Write out the data word for word, starting at the line that contains "Based on the" and ending at the last line of the data.

##### Excerpted records

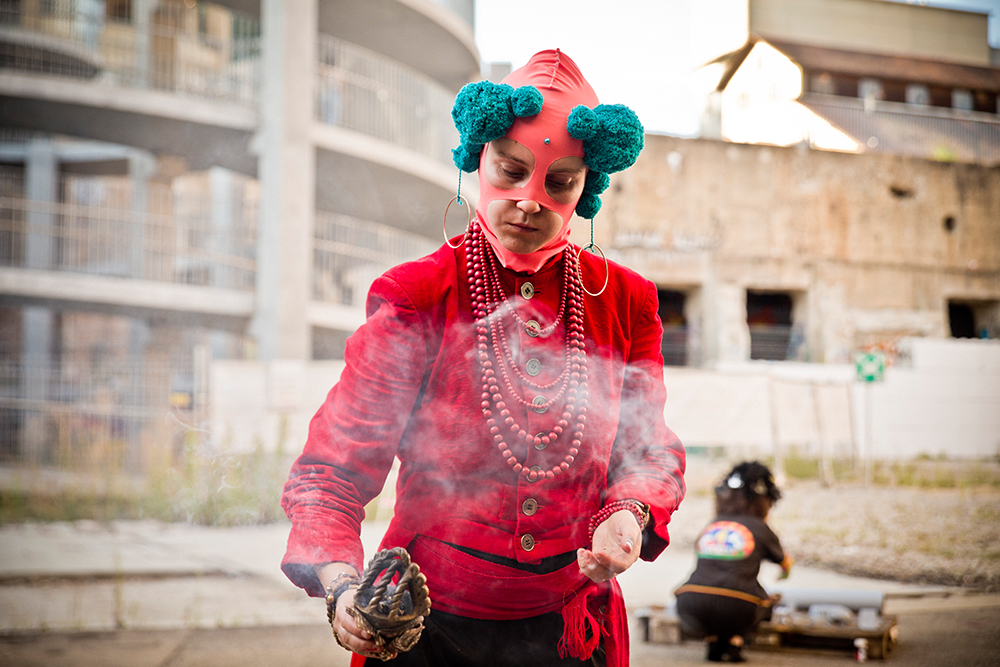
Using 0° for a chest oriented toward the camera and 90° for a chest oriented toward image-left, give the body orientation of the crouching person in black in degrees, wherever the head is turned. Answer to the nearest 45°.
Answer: approximately 225°

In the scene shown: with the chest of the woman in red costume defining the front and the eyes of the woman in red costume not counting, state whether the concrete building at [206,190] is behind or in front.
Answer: behind

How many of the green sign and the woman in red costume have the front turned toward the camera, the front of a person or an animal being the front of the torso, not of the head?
2

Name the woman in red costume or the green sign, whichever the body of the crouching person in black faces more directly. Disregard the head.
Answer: the green sign

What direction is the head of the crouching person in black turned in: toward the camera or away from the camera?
away from the camera

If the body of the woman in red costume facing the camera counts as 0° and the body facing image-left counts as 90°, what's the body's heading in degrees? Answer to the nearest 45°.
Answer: approximately 0°

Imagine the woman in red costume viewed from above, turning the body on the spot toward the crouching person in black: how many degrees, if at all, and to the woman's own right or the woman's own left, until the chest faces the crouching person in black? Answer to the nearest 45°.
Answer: approximately 135° to the woman's own left

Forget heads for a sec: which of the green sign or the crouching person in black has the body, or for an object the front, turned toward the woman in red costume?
the green sign
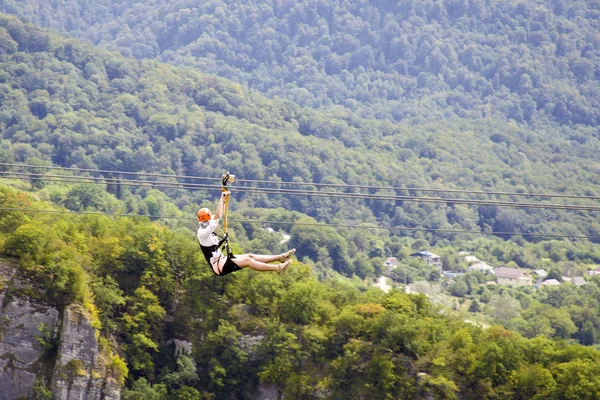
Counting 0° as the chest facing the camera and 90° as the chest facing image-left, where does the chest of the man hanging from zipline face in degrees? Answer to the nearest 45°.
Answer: approximately 270°
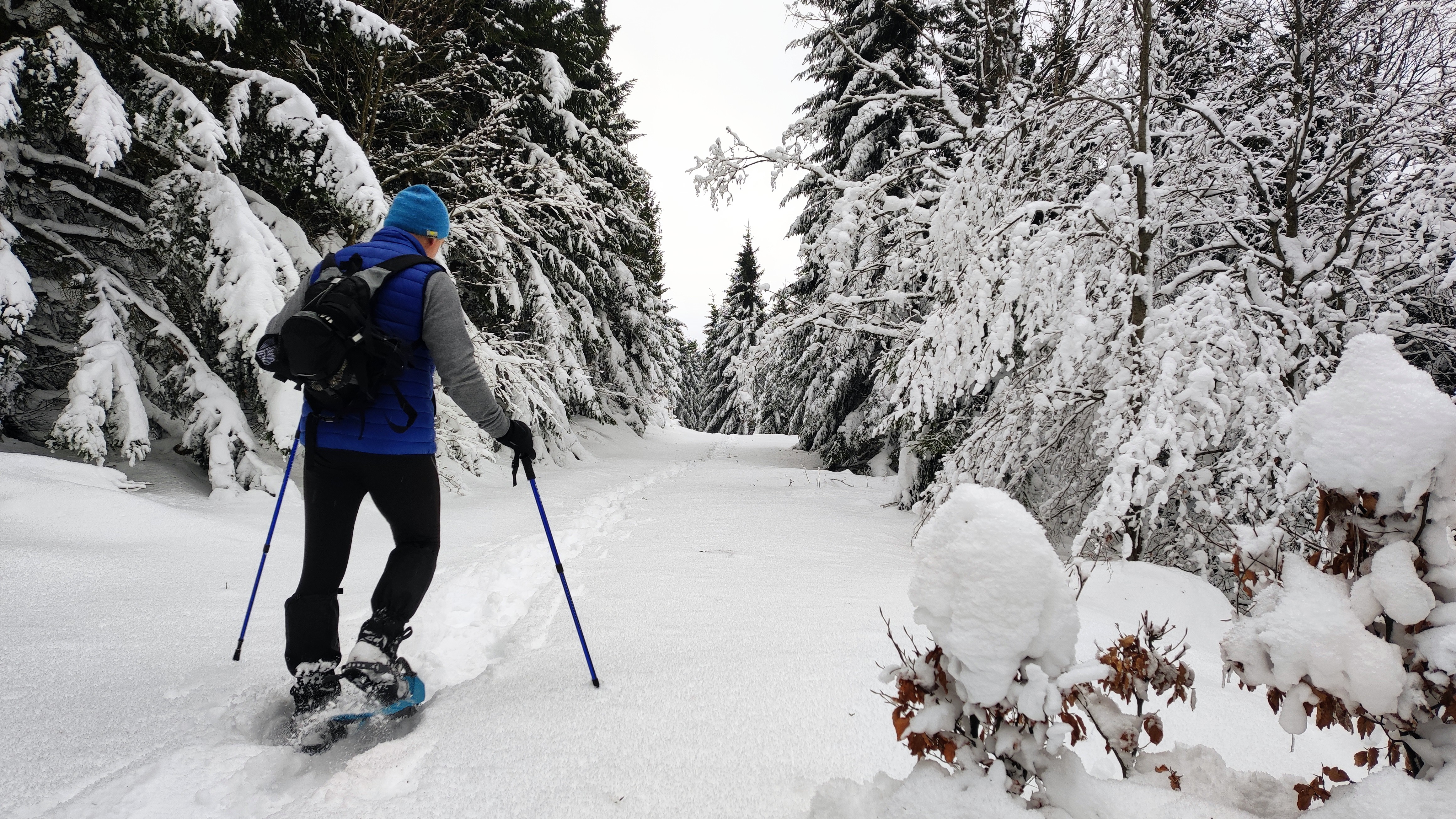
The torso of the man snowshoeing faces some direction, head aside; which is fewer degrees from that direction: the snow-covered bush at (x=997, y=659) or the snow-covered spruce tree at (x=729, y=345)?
the snow-covered spruce tree

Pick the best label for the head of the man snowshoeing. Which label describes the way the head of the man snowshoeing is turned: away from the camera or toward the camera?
away from the camera

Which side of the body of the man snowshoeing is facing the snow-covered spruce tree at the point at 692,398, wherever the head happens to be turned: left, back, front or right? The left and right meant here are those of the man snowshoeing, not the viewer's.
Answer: front

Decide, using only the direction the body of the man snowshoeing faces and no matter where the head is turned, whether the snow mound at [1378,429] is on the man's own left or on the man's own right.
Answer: on the man's own right

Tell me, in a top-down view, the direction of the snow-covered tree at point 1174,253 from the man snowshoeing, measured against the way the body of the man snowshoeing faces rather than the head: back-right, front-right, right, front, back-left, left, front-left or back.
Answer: front-right

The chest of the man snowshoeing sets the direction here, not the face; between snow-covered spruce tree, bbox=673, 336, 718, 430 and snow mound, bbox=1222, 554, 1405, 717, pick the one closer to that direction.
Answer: the snow-covered spruce tree

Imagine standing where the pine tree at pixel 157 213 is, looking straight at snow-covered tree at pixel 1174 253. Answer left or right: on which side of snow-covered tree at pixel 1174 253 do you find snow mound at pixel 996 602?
right

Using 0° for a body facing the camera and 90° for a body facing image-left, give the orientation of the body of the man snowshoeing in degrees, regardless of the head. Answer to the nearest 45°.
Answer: approximately 225°

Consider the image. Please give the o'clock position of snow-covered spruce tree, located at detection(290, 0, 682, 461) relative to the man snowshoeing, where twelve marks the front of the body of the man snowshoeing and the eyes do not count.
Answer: The snow-covered spruce tree is roughly at 11 o'clock from the man snowshoeing.

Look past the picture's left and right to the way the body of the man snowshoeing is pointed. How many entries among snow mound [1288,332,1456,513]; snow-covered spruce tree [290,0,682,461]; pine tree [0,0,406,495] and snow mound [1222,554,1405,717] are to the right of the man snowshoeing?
2

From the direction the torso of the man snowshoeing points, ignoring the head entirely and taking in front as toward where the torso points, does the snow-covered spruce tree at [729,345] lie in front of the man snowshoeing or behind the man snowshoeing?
in front

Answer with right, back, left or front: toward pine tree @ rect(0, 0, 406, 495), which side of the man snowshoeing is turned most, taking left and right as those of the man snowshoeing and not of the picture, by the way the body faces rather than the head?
left

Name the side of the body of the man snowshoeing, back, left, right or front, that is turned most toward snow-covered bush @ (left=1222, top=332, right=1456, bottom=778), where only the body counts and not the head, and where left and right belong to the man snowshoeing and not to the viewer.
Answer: right

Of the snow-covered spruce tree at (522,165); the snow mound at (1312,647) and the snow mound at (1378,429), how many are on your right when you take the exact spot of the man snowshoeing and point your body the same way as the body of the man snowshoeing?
2
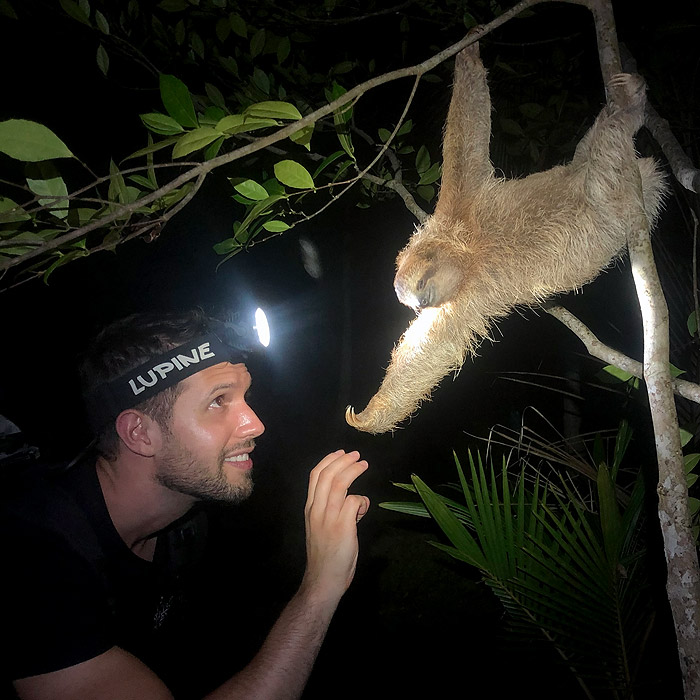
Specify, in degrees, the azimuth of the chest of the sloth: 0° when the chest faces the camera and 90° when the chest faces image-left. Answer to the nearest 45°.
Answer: approximately 90°

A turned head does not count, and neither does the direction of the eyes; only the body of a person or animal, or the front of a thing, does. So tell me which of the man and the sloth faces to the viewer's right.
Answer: the man

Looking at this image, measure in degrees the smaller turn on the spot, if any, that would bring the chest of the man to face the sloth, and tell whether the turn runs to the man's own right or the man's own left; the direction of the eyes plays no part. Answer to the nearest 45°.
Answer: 0° — they already face it

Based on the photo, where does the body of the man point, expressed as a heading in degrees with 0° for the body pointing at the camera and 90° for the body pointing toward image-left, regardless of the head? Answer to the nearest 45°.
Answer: approximately 270°

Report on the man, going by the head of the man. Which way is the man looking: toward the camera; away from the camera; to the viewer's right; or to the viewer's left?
to the viewer's right

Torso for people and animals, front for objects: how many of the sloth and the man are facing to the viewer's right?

##########

Solved exercise ::
Based on the photo, where does the body of the man point, expressed as a heading in degrees with 0° for the body pointing at the camera and 90° for the body pointing toward image-left, regardless of the head? Answer to the nearest 45°.
Answer: approximately 270°

Report on the man, going by the head of the man. Which way is the man looking: toward the camera; away from the camera; to the viewer's right; or to the viewer's left?
to the viewer's right

Torso for people and animals, front for objects: how many of the sloth and the man are facing to the viewer's right?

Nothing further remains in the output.